-------- Entries provided
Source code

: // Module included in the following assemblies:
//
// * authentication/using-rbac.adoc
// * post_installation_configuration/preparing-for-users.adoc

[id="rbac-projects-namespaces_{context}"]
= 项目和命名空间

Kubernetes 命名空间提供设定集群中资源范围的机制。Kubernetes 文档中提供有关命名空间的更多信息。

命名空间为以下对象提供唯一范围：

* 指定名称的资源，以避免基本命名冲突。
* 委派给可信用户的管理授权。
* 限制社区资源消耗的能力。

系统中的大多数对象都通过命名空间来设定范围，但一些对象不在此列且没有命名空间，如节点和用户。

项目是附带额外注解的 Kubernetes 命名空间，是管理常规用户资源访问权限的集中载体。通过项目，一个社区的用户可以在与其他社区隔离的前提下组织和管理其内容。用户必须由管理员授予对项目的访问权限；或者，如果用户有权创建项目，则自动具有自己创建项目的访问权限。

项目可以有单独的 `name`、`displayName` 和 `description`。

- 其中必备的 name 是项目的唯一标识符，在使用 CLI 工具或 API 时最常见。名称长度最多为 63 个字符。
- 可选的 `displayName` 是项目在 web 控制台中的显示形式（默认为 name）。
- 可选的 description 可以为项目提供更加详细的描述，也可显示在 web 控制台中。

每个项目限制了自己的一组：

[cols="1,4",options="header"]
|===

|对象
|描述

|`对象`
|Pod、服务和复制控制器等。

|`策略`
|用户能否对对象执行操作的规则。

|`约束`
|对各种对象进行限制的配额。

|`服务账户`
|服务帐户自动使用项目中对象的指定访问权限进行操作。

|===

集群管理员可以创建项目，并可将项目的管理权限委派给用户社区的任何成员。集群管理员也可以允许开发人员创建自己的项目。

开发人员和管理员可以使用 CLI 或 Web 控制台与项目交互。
----------------
-------- Entries provided
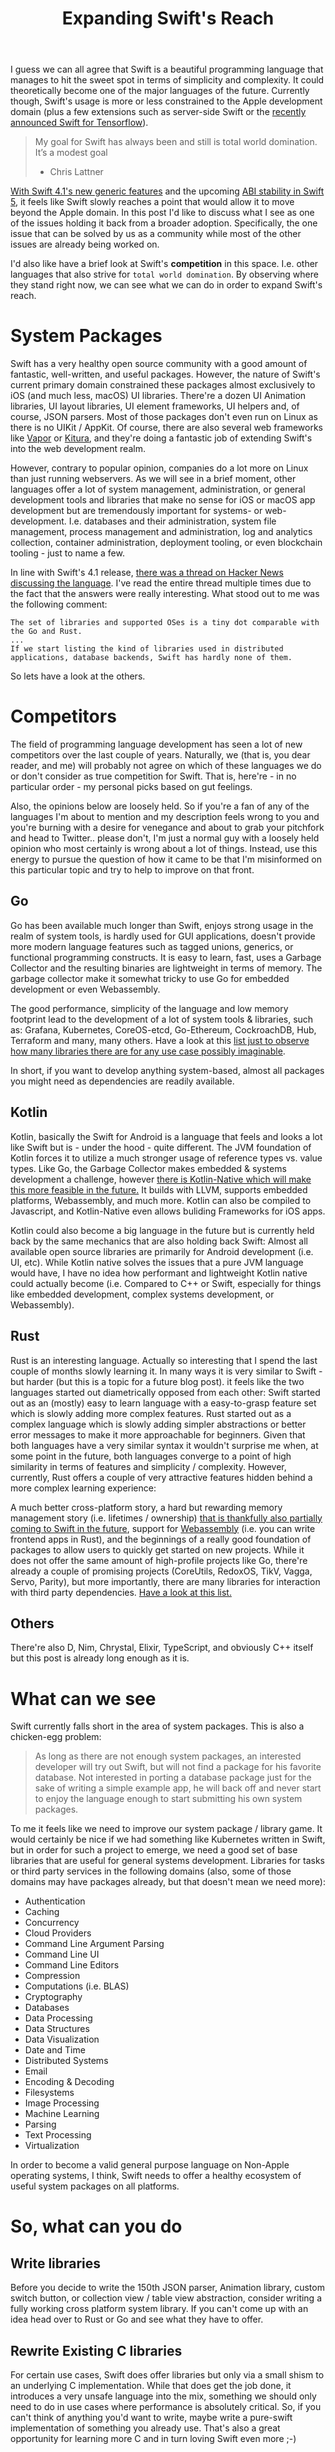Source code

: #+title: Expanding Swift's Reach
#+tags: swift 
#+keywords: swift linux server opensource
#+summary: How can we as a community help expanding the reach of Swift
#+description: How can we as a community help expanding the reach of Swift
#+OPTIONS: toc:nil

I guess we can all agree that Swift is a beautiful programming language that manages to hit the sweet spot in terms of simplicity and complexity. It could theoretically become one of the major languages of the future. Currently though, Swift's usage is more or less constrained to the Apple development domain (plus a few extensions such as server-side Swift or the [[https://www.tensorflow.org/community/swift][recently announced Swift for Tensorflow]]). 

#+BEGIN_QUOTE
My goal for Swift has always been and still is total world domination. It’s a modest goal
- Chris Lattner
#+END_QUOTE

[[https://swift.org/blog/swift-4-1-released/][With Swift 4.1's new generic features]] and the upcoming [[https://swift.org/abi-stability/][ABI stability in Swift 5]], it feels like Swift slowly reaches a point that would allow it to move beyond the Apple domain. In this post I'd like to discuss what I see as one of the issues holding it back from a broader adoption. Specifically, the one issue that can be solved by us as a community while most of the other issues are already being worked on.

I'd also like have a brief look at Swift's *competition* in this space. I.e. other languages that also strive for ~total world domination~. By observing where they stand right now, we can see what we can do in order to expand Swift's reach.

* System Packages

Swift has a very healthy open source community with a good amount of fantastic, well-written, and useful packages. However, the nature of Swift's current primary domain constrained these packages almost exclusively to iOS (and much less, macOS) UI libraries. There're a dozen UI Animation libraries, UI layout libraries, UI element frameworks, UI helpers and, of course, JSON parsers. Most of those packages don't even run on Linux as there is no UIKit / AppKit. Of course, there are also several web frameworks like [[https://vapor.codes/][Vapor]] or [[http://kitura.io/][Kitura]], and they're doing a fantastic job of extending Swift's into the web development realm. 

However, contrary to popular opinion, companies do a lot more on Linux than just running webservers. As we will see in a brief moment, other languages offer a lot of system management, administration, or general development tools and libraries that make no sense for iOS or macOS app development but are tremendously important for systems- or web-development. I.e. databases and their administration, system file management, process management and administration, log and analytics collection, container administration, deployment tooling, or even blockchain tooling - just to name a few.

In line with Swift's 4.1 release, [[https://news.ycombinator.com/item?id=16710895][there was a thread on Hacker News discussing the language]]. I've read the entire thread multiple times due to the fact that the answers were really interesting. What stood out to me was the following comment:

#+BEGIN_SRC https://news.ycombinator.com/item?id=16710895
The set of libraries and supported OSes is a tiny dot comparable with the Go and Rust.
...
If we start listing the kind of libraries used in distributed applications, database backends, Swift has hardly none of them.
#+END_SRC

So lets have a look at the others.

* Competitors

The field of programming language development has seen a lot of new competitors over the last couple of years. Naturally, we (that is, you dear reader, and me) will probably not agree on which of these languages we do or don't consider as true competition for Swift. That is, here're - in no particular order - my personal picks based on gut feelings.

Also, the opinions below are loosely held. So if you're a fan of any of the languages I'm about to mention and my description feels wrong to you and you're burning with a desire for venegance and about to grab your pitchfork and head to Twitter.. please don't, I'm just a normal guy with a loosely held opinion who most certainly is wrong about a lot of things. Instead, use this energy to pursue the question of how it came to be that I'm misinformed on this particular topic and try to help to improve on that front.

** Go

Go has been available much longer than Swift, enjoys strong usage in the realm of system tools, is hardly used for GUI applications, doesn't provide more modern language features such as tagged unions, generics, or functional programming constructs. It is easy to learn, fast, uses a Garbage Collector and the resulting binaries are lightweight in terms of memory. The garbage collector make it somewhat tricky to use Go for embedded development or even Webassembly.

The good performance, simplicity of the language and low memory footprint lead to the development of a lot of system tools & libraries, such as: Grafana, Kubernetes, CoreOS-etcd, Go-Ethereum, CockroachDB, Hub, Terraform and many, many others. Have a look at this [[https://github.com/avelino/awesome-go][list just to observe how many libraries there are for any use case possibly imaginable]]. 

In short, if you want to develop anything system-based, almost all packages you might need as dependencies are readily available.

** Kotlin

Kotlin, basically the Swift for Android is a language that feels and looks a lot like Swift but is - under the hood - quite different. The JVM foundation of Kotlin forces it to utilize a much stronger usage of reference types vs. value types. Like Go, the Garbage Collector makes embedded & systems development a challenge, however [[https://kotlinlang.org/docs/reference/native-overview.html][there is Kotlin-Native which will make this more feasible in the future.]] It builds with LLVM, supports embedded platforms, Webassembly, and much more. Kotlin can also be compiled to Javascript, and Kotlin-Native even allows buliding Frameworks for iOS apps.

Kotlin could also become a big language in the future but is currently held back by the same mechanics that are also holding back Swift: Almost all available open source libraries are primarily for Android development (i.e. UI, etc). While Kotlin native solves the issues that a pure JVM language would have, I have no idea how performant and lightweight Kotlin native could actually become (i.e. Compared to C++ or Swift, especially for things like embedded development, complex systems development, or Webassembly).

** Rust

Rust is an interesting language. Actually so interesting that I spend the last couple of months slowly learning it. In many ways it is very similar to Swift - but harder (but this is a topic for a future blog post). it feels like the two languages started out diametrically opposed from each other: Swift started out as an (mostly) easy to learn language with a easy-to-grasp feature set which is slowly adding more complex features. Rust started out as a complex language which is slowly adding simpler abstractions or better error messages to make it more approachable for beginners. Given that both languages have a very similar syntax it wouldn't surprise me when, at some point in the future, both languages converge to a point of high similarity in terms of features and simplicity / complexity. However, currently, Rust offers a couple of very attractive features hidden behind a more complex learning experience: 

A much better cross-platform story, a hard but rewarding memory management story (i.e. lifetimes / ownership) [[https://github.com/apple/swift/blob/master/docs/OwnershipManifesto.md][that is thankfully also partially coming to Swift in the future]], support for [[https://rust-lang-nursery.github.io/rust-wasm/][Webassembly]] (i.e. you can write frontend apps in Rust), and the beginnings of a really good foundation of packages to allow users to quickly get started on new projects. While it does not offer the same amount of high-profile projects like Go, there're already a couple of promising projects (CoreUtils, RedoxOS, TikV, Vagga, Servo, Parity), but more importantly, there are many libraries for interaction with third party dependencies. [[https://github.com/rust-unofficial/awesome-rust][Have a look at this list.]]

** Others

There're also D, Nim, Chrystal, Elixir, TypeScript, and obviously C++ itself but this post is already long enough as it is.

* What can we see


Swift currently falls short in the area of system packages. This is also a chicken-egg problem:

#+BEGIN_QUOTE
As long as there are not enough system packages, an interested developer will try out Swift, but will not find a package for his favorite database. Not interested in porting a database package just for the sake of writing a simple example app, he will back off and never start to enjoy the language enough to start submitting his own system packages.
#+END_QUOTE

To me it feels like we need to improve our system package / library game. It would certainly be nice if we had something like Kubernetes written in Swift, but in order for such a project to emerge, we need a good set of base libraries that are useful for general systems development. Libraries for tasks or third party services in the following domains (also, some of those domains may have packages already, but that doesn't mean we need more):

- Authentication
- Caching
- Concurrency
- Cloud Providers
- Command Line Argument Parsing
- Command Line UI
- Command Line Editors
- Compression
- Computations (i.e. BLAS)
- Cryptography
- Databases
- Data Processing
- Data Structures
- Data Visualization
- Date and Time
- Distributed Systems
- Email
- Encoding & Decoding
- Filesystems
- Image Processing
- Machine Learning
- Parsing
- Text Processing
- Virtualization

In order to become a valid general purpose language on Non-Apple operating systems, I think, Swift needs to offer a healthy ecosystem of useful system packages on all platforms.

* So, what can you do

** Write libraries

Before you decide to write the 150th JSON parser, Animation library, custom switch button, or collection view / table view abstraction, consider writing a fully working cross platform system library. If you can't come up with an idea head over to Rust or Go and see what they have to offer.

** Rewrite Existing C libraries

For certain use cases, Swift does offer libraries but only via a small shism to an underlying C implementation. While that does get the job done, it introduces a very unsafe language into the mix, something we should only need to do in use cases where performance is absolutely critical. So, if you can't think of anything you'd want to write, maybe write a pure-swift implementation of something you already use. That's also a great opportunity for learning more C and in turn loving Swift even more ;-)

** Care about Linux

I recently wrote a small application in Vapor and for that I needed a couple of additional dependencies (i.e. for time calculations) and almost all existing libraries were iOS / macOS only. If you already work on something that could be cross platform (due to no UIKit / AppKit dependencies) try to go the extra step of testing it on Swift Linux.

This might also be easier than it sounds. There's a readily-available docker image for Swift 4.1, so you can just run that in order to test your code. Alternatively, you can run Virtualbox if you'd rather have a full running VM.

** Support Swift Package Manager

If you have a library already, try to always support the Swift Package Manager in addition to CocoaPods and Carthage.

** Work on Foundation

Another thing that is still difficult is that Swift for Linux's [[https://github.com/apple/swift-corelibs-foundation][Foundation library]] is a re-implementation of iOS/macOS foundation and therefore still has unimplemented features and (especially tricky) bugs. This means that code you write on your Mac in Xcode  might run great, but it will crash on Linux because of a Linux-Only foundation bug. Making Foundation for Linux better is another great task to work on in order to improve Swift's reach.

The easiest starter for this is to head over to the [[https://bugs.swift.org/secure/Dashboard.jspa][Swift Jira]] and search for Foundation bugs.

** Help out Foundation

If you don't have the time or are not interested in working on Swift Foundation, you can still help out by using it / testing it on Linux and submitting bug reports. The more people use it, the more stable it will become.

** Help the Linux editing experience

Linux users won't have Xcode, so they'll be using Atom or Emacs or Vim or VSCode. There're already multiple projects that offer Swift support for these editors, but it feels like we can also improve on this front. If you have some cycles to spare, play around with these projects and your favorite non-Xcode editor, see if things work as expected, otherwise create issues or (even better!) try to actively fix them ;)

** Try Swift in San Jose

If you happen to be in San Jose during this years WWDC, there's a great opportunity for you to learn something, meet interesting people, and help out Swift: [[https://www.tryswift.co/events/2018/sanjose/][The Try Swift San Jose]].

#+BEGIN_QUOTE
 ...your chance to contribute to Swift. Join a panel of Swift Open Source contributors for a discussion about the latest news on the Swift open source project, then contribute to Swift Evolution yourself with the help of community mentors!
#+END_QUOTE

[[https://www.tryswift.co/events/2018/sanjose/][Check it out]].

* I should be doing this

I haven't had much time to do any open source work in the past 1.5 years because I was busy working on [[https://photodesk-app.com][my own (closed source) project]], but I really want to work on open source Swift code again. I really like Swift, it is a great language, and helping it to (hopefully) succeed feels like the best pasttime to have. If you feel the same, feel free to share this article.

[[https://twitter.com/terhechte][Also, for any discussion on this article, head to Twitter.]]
----------------
▶ _Work to complete_: Each line of the material with the word "Twitter" in it should be listed.

▶ _Answer for the task_:
Also, the opinions below are loosely held. So if you're a fan of any of the languages I'm about to mention and my description feels wrong to you and you're burning with a desire for venegance and about to grab your pitchfork and head to Twitter.. please don't, I'm just a normal guy with a loosely held opinion who most certainly is wrong about a lot of things. Instead, use this energy to pursue the question of how it came to be that I'm misinformed on this particular topic and try to help to improve on that front.
[[https://twitter.com/terhechte][Also, for any discussion on this article, head to Twitter.]]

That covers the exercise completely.